[[ RECORD EXCERPTS open ]]

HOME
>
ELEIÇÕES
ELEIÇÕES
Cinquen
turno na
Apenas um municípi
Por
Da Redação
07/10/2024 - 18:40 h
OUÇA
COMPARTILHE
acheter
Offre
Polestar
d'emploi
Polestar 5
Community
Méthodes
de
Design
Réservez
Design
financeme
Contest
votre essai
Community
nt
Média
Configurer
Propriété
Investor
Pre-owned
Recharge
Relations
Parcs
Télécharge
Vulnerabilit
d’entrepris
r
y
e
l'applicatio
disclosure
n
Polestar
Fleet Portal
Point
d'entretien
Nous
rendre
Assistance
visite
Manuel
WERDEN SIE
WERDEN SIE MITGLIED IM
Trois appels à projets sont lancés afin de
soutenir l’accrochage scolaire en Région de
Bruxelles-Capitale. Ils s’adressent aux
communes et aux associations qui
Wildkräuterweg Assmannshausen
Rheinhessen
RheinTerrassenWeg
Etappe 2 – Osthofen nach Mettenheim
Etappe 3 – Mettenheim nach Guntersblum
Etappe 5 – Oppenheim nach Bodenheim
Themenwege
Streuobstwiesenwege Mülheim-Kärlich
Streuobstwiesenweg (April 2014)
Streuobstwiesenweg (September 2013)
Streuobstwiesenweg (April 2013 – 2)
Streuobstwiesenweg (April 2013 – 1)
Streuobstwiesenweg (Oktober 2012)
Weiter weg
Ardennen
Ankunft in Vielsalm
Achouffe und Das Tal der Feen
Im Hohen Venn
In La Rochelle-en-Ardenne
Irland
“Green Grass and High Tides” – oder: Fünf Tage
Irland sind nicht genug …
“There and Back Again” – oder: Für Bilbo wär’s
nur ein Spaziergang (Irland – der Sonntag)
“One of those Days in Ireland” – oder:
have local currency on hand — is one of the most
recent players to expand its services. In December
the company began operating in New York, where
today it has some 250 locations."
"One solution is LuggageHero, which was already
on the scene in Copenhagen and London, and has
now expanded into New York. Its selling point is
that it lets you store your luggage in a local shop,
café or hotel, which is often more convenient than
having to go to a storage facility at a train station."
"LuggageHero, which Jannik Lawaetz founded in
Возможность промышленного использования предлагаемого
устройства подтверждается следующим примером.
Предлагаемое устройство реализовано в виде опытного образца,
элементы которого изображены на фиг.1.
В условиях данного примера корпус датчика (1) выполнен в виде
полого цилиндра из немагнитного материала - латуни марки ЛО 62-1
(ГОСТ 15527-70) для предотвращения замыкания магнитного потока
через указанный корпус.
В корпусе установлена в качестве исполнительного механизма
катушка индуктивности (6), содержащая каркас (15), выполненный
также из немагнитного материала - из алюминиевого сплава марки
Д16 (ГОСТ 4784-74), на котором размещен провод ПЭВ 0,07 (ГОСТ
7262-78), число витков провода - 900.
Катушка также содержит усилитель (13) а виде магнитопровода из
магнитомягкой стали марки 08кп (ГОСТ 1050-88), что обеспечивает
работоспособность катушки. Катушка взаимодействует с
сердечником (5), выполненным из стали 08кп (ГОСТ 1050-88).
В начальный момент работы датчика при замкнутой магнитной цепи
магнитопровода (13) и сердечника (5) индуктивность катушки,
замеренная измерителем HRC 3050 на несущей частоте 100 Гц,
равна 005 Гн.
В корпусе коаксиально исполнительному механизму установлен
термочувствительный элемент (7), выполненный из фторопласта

[[ RECORD EXCERPTS closed ]]
[[ RECORD EXCERPTS open ]]

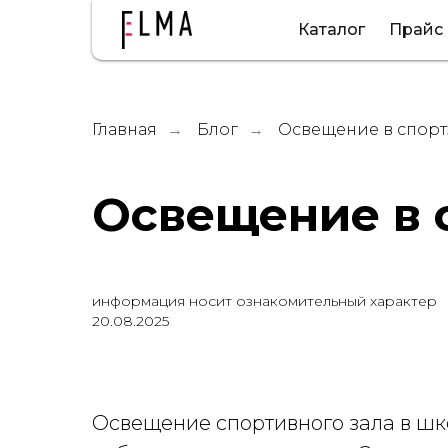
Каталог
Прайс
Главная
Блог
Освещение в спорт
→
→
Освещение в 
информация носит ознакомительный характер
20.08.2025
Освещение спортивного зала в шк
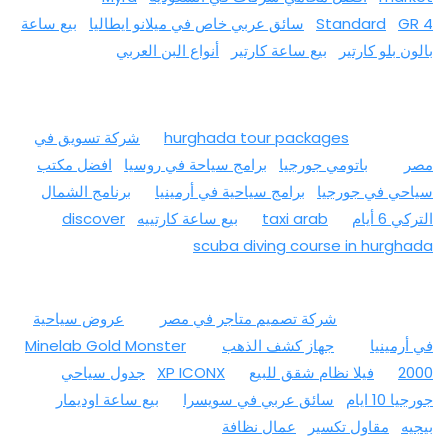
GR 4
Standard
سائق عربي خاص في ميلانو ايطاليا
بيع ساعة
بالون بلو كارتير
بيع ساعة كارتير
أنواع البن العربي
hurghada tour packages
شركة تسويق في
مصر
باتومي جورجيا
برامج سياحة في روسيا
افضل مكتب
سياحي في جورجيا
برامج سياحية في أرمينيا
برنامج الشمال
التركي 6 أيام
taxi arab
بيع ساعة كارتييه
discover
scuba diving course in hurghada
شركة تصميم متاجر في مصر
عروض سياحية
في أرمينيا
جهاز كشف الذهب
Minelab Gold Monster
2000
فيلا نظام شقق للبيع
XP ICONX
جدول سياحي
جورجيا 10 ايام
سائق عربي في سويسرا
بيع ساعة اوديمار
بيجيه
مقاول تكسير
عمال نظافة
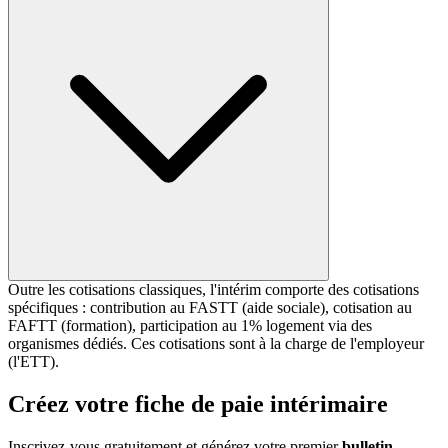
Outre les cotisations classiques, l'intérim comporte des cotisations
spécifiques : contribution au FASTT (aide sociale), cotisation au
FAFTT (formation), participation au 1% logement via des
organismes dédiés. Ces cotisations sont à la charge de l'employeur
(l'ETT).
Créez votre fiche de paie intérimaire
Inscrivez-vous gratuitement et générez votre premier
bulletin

[[ RECORD EXCERPTS closed ]]

Show every line of the records that contains the word "Mettenheim".

• THE COMPLETED TASK
Etappe 2 – Osthofen nach Mettenheim
Etappe 3 – Mettenheim nach Guntersblum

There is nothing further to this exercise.